§ Exercise objective
With the string "down" as the filter, copy each matching line from the records.

§ Excerpted data
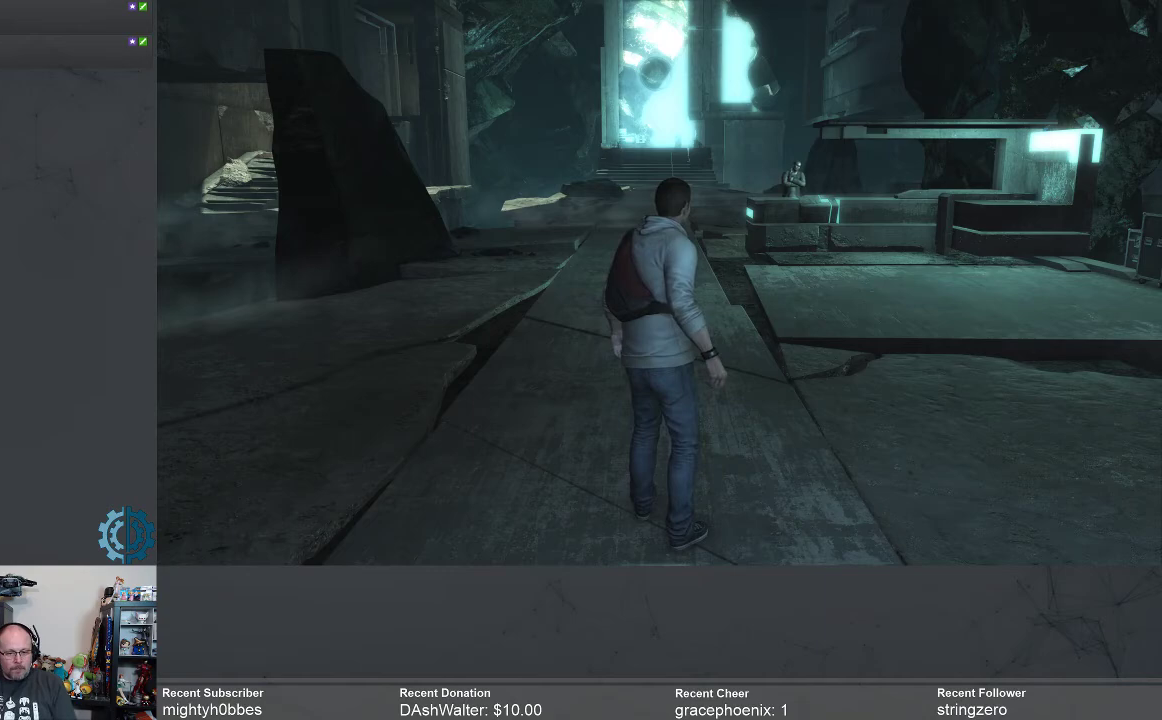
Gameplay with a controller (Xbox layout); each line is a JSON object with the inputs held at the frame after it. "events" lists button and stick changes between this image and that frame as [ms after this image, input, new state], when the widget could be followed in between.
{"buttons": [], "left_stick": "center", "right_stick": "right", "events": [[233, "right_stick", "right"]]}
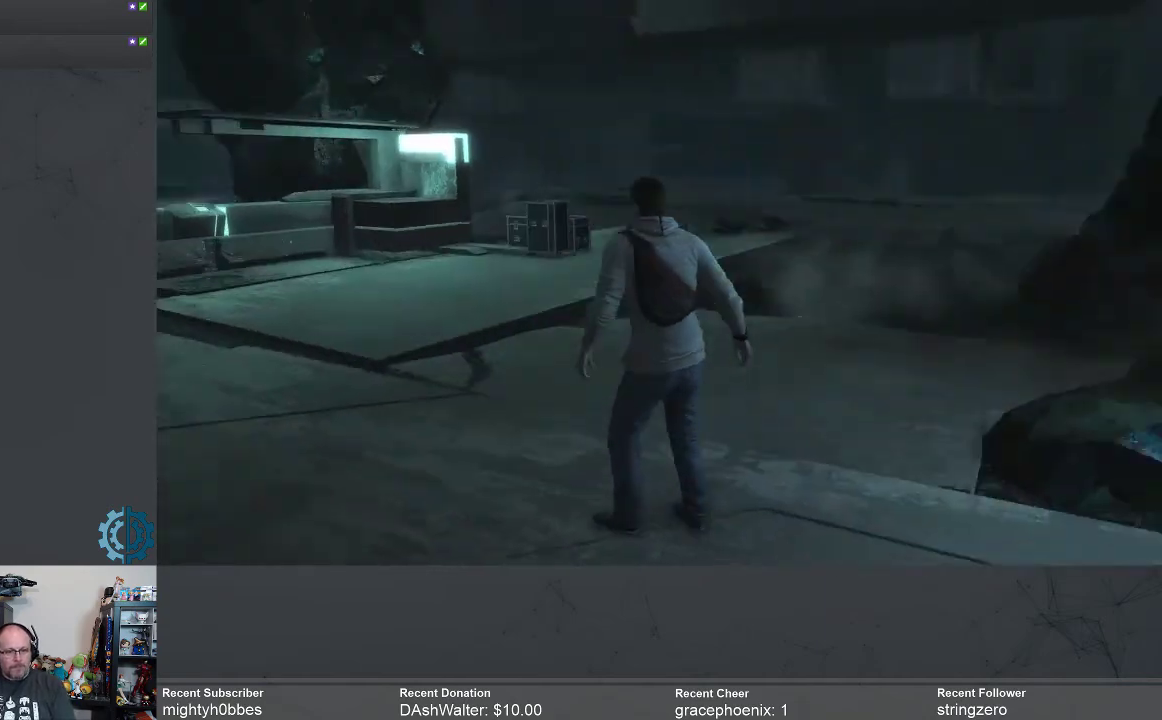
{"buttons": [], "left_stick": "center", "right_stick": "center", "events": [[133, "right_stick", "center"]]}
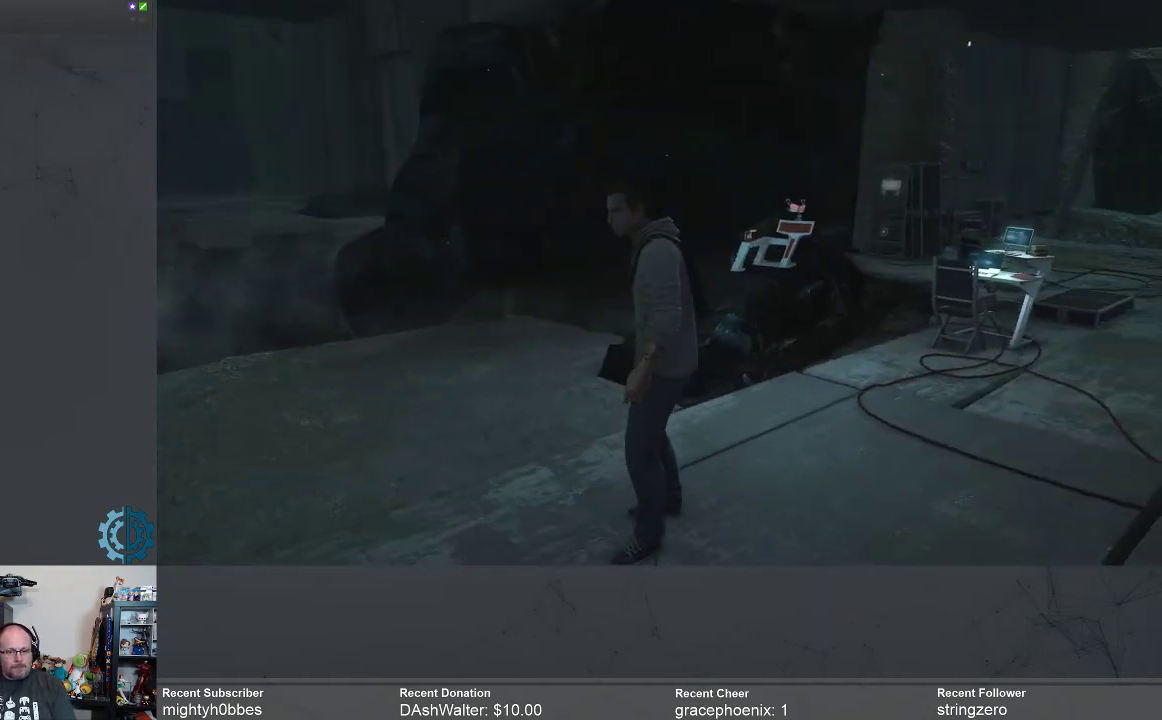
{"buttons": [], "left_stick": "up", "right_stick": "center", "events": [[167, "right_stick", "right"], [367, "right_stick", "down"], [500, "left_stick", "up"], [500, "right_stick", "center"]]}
---
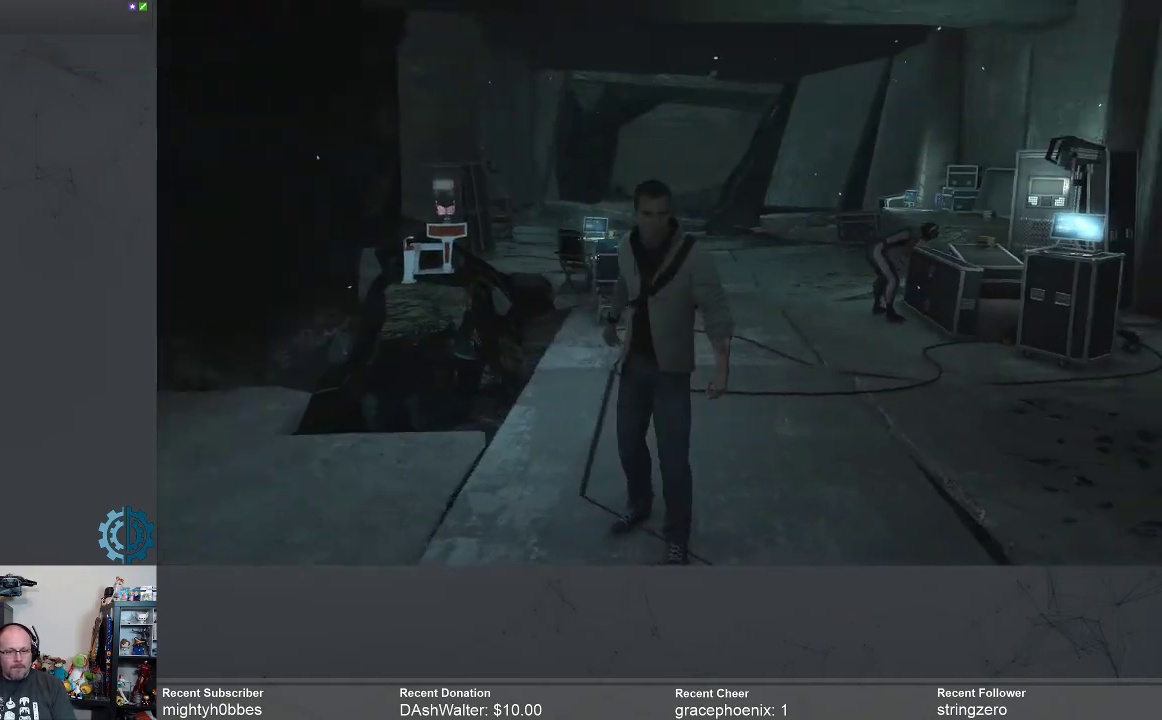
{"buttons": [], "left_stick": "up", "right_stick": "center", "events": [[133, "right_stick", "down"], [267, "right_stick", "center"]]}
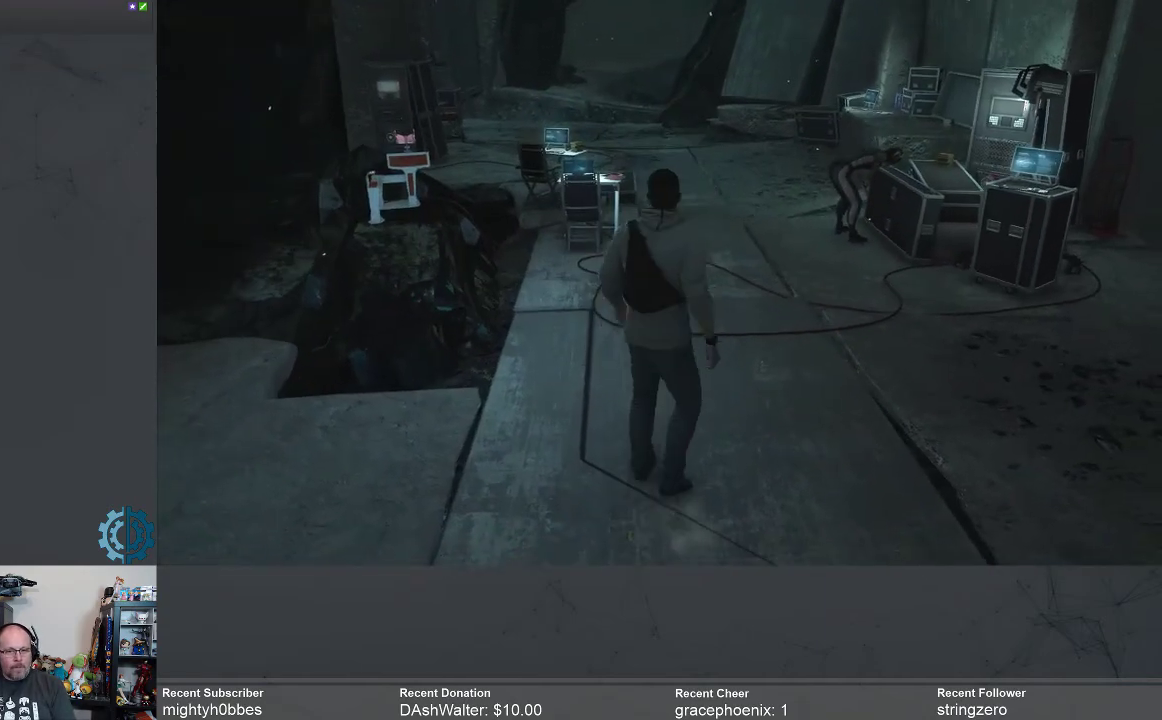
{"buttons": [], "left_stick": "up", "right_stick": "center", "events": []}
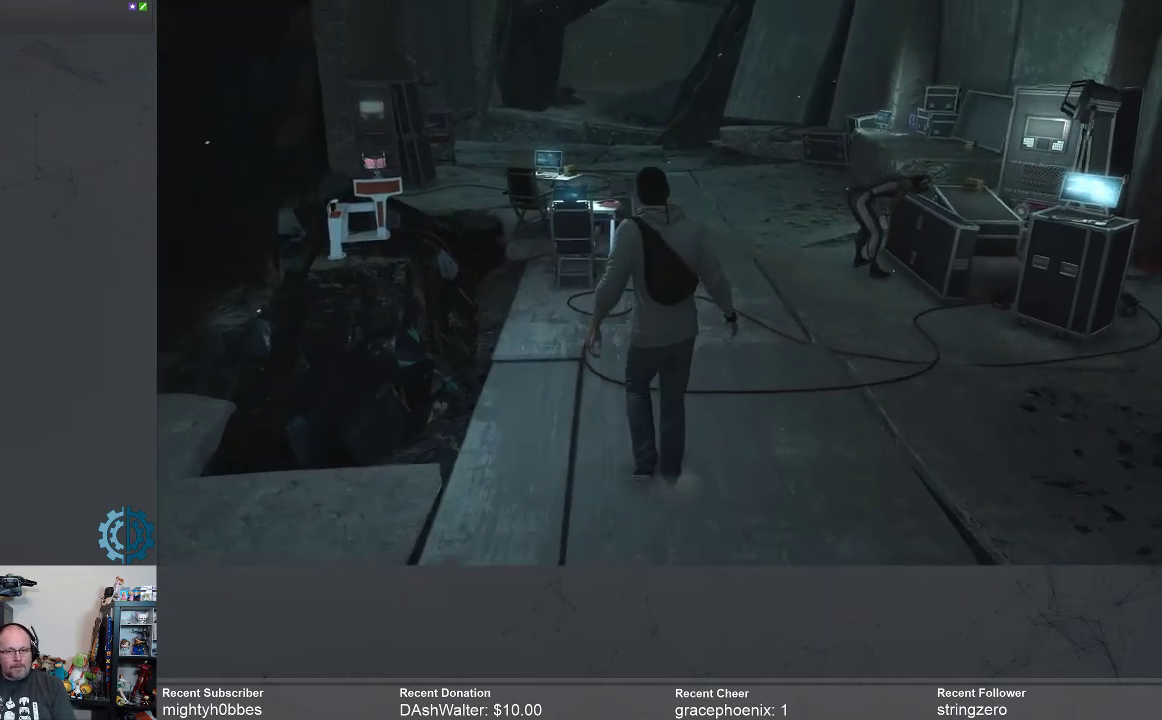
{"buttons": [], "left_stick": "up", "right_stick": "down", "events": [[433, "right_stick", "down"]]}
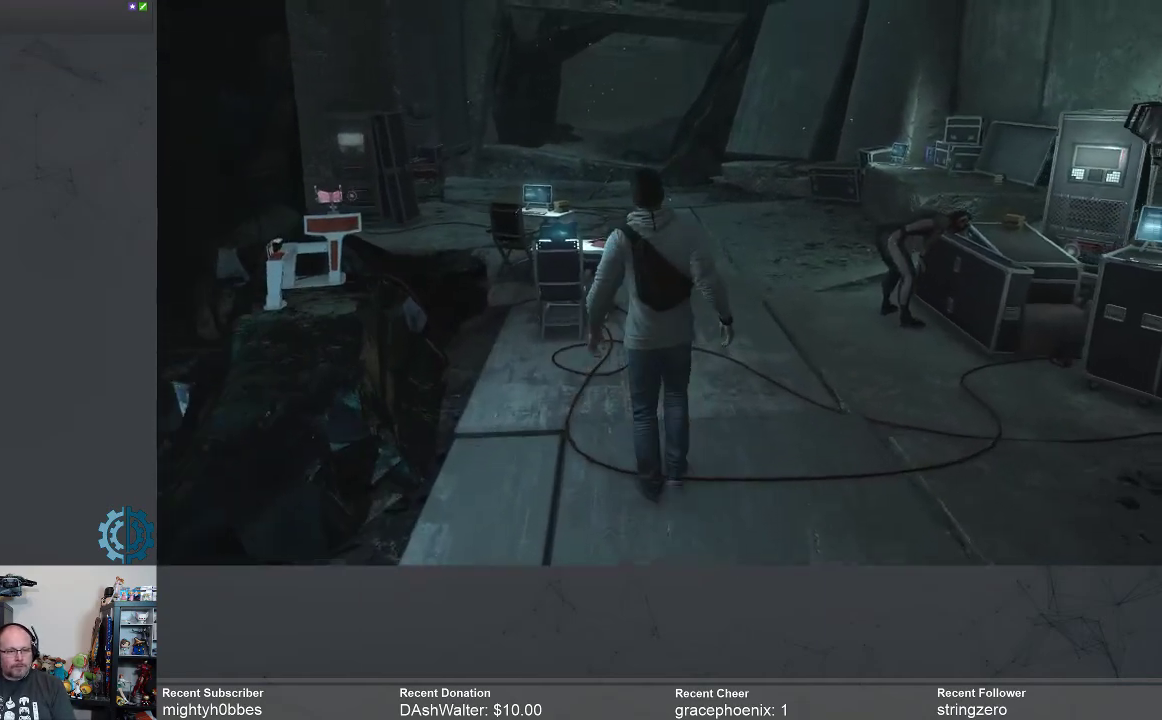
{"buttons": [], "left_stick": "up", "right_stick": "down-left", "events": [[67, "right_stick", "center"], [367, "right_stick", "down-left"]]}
---
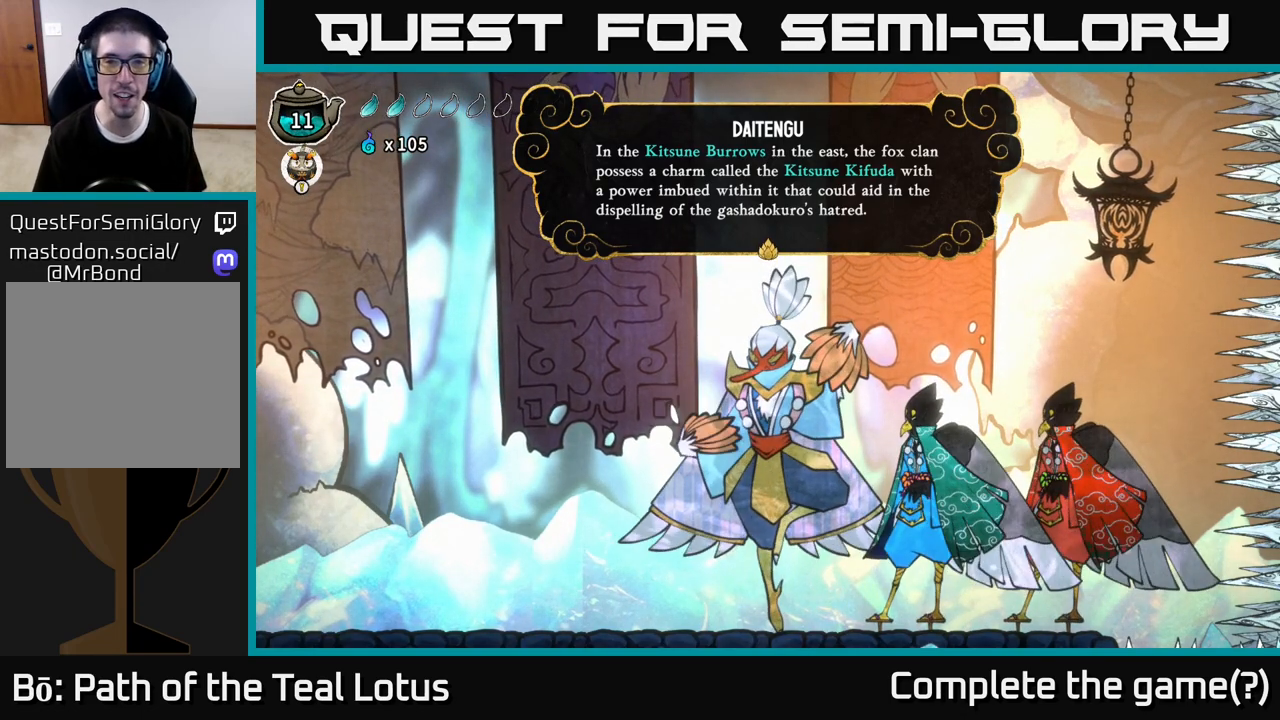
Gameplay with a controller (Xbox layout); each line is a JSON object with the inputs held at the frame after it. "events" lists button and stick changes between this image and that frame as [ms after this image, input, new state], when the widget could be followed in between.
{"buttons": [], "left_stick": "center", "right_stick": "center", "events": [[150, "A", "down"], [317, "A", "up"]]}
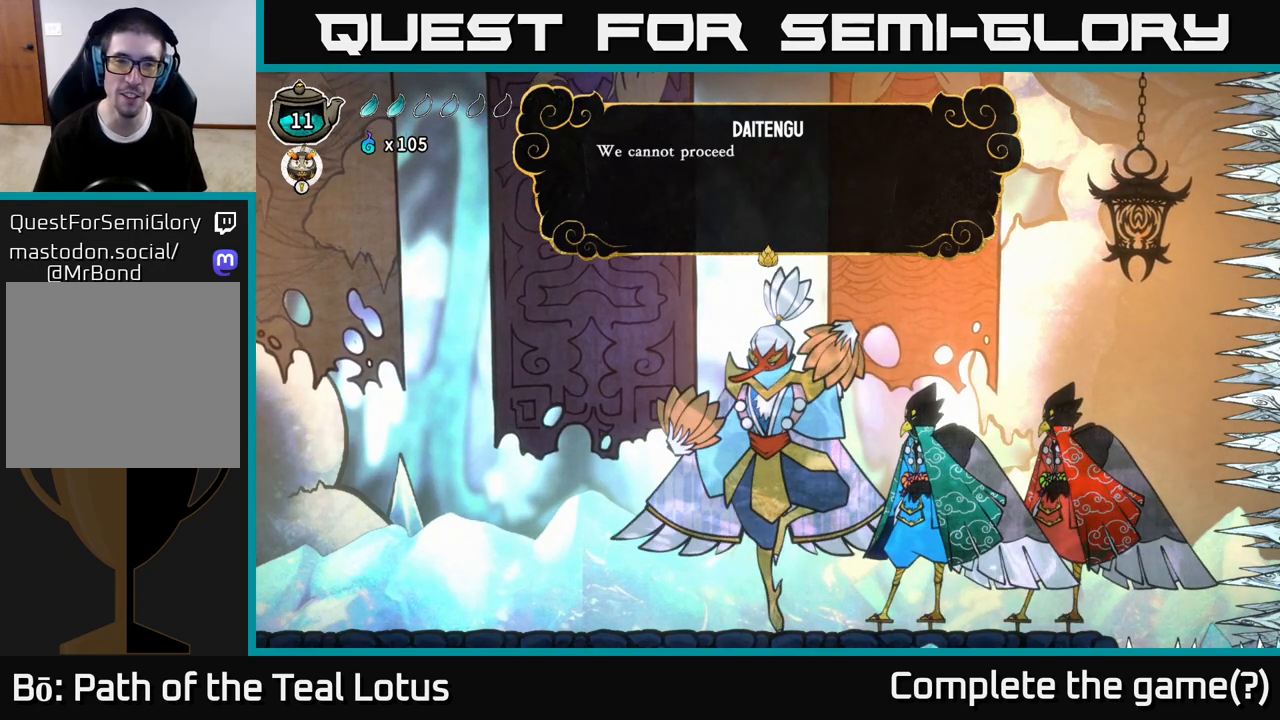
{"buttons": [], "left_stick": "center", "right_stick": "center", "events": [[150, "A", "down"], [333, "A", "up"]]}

§ Task solution
{"buttons": [], "left_stick": "up", "right_stick": "center", "events": [[167, "right_stick", "right"], [367, "right_stick", "down"], [500, "left_stick", "up"], [500, "right_stick", "center"]]}
{"buttons": [], "left_stick": "up", "right_stick": "center", "events": [[133, "right_stick", "down"], [267, "right_stick", "center"]]}
{"buttons": [], "left_stick": "up", "right_stick": "down", "events": [[433, "right_stick", "down"]]}
{"buttons": [], "left_stick": "up", "right_stick": "down-left", "events": [[67, "right_stick", "center"], [367, "right_stick", "down-left"]]}
{"buttons": [], "left_stick": "center", "right_stick": "center", "events": [[150, "A", "down"], [317, "A", "up"]]}
{"buttons": [], "left_stick": "center", "right_stick": "center", "events": [[150, "A", "down"], [333, "A", "up"]]}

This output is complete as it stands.